With a Little Bit of Heart and Soul
June 9, 2002The father has just died, the sons are already planning to throw the mother out of the house, one of the sons is getting divorced, the brother-in-law has had an affair and is on his way to an aids consultant.
This is family life in Africa captured in "heart and soul" - a new soap opera that will soon be on show soon throughout the African continent.
Edutainment
"Heart and Soul" is more than the usual affairs, intrigues, family squabbles and teen problems which make the average soap so addictive to its viewers. "Heart and Soul" is the first television series by the United Nations. It is a reflection of daily life in Africa and will have a strong focus on issues such as AIDS, the environment and poverty.
"Heart and Soul", Africa’s first "educational" soap will be broadcasted from July 6 in up to 22 African countries.
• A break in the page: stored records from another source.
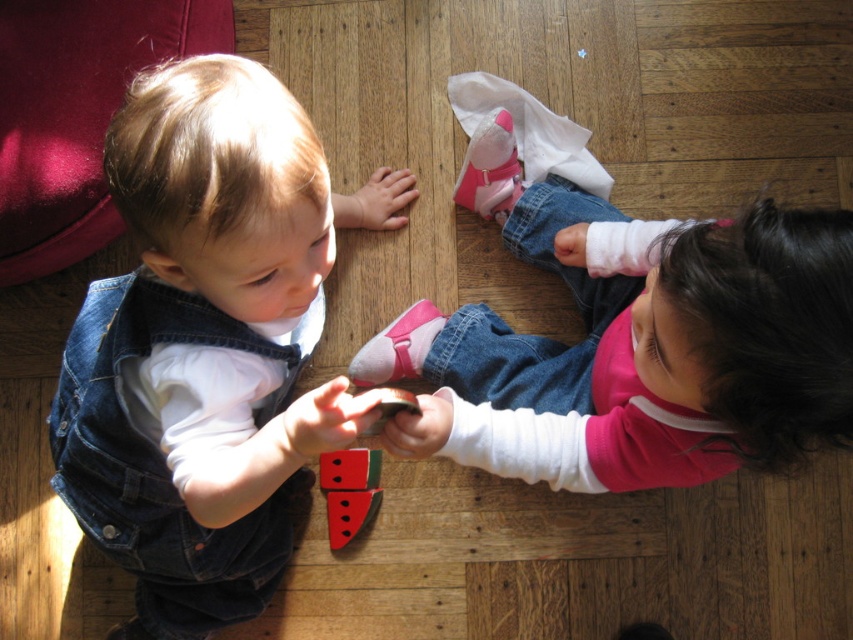
Question: Which object is closer to the camera taking this photo?

Choices:
 (A) watermelon-patterned wood block at center
 (B) pink fabric socks at lower center
 (C) denim overalls at left

Answer: (C)

Question: Does denim overalls at left appear under pink fabric socks at lower center?

Choices:
 (A) yes
 (B) no

Answer: (A)

Question: Does pink fabric socks at lower center appear under watermelon-patterned wood block at center?

Choices:
 (A) yes
 (B) no

Answer: (B)

Question: Which object is closer to the camera taking this photo?

Choices:
 (A) pink fabric socks at lower center
 (B) denim overalls at left
 (C) watermelon-patterned wood block at center

Answer: (B)

Question: Can you confirm if pink fabric socks at lower center is positioned above watermelon-patterned wood block at center?

Choices:
 (A) no
 (B) yes

Answer: (B)

Question: Which point is closer to the camera?

Choices:
 (A) (566, 358)
 (B) (120, 156)
 (C) (337, 541)

Answer: (B)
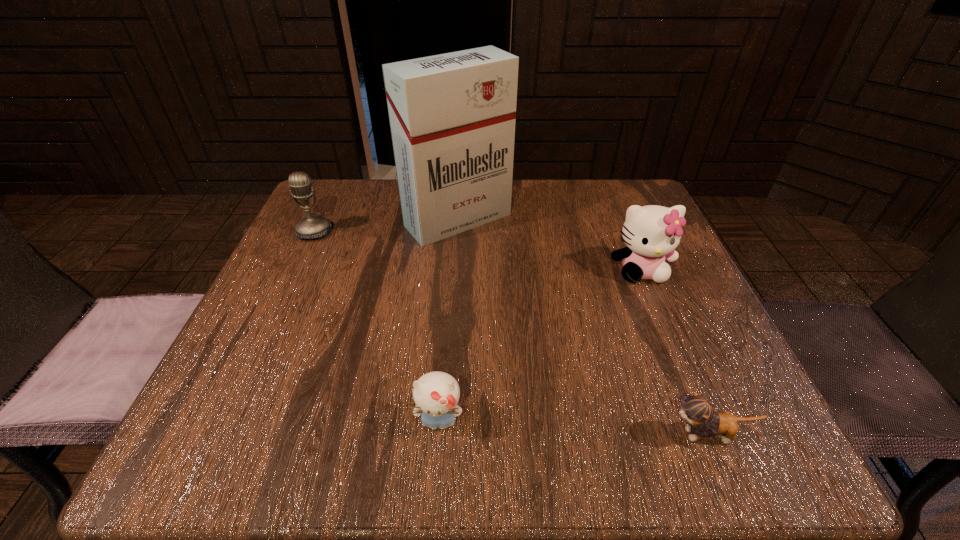
Where is `unoccupied area between the second shortest kitten and the shortest object`? This screenshot has height=540, width=960. unoccupied area between the second shortest kitten and the shortest object is located at coordinates pyautogui.click(x=574, y=428).

This screenshot has height=540, width=960. I want to click on free spot between the cigarette case and the shortest kitten, so click(584, 327).

Locate an element on the screen. Image resolution: width=960 pixels, height=540 pixels. empty space between the cigarette case and the farthest kitten is located at coordinates point(549,245).

Locate an element on the screen. vacant point located between the shortest object and the second shortest kitten is located at coordinates (574, 428).

Image resolution: width=960 pixels, height=540 pixels. Find the location of `empty space between the third farthest object and the shortest object`. empty space between the third farthest object and the shortest object is located at coordinates (675, 353).

Where is `object that stands as the fourth closest to the shortest object`? The width and height of the screenshot is (960, 540). object that stands as the fourth closest to the shortest object is located at coordinates point(312,226).

Image resolution: width=960 pixels, height=540 pixels. In order to click on the closest object to the microphone in this screenshot , I will do `click(452, 116)`.

Locate which kitten is the third closest to the cigarette case. Please provide its 2D coordinates. Your answer should be formatted as a tuple, i.e. [(x, y)], where the tuple contains the x and y coordinates of a point satisfying the conditions above.

[(699, 411)]

The height and width of the screenshot is (540, 960). I want to click on kitten that is the second closest to the second shortest object, so click(x=652, y=233).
It was designed and developed by 24 UN organisations in Kenia - from Unicef to Unep, the United Nations Environment Programme.
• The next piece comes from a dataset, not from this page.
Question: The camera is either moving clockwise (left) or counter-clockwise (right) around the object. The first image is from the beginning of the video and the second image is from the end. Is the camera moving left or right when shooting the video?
According to the UN, the aim of the show is to "seek to address the underlying causes of negative social patterns", and to "convey development information in subtle and persuasive ways to galvanise inter-personal communication at an individual and community level". In other words: the UN is seeking to address young people in Africa on serious issues via an entertaining tv show.
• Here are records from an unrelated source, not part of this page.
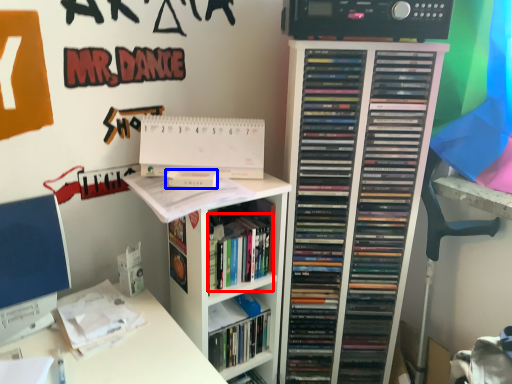
Question: Which point is further to the camera, book (highlighted by a red box) or paperback book (highlighted by a blue box)?

Choices:
 (A) book
 (B) paperback book

Answer: (B)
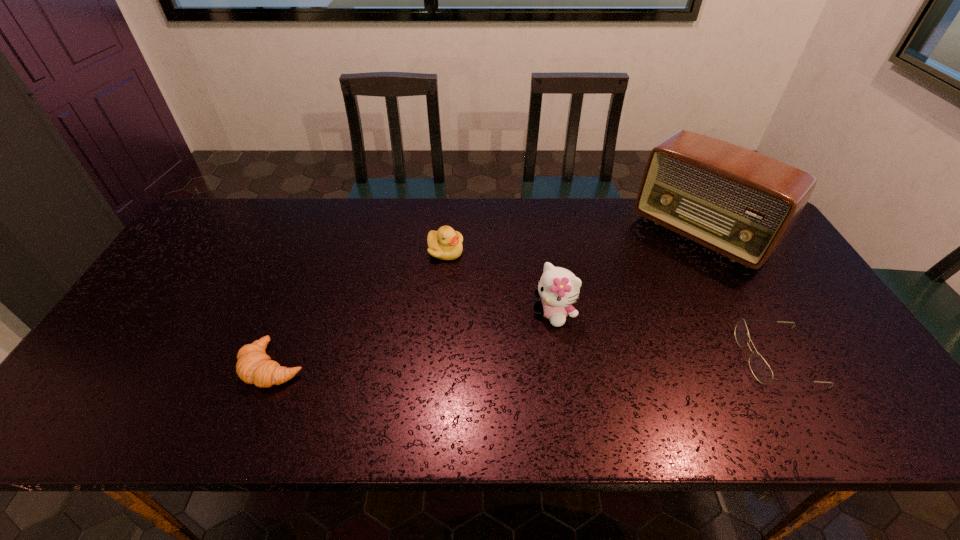
The image size is (960, 540). In order to click on duckling at the far edge in this screenshot , I will do `click(446, 244)`.

Locate an element on the screen. This screenshot has height=540, width=960. radio receiver that is at the far edge is located at coordinates (739, 203).

Find the location of a particular element. The image size is (960, 540). crescent roll positioned at the near edge is located at coordinates [254, 366].

This screenshot has height=540, width=960. What are the coordinates of `spectacles that is at the near edge` in the screenshot? It's located at (760, 369).

The image size is (960, 540). Find the location of `spectacles located at the right edge`. spectacles located at the right edge is located at coordinates (760, 369).

Locate an element on the screen. The height and width of the screenshot is (540, 960). radio receiver that is at the right edge is located at coordinates (739, 203).

You are a GUI agent. You are given a task and a screenshot of the screen. Output one action in this format:
    pyautogui.click(x=<x>, y=<y>)
    Task: Click on the object that is positioned at the far right corner
    The height and width of the screenshot is (540, 960).
    Given the screenshot: What is the action you would take?
    pyautogui.click(x=739, y=203)

At what (x,y) coordinates should I click in order to perform the action: click on object that is at the near right corner. Please return your answer as a coordinate pair (x, y). This screenshot has width=960, height=540. Looking at the image, I should click on (760, 369).

You are a GUI agent. You are given a task and a screenshot of the screen. Output one action in this format:
    pyautogui.click(x=<x>, y=<y>)
    Task: Click on the vacant space at the far edge
    The width and height of the screenshot is (960, 540).
    Given the screenshot: What is the action you would take?
    pyautogui.click(x=541, y=206)

In the image, there is a desktop. Where is `free space at the near edge`? The height and width of the screenshot is (540, 960). free space at the near edge is located at coordinates (788, 394).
"The soaps that we see here in Africa generally come from the western world and have nothing to do with the reality here", Klaus Töpfer said. In many African countries, young people just get to see stale shows from other continents, or home-made low-budget soaps, whose quality is so bad, that viewers hardly get to see anything at all.
With the start of "Heart and Soul", this should change. The new soap has led to a new quality in African television series, with actors, film directors and technicians from all over the world taking part in the production.
After five years development, the shooting of "Heart and Soul" can eventually begin. The first six episodes are expected to cost $1 million. In return, the UN hopes to attract attention to a subject which is still taboo in many African states.
Thousands of orphans
Rachel Wambui has one of the hardest roles. The 31-year-old tailor plays an aids counsellor. As sex and AIDS are still forbidden topics in Kenya, the series’ script is always closely read and revised by UN officials. But the script is also inspected for possible criticism of the government, and Kenya’s president Daniel Arap Moi.
However, this does not mean life in Kenya is seen through rose-tinted spectacles. Of Kenya’s approx. 30 million population, 13,94 per cent – some 2,100 000 - are infected with the HIV virus. According to Unaids, 180000 died of AIDS in 1999, of which 78000 were children. And 18 0000 children have have lost either one, or both parents to the disease.
With the daily soap, the UN hopes to reach up to 75 million people, through an extensive media network, combining both television and radio.
The introductory pilot TV and radio mini-series, which mark the end of the project's development phase, will be broadcasted in Kiswahili and English and will focus on East Africa for its principal roll, including the African states of Kenya, Tanzania and Uganda.
Mobile video cinema and Regional Reach, a network of community television sets in East Africa, will also combine with television broadcast to twenty other African countries using the TV Africa network.
So if the series proves popular in Africa, could it have the same effect in Europe? According to the series’ director, Kenny Olembo, there is more to African culture than girls with woven baskets.
"Our topics are universal. How different can problems with love be ?".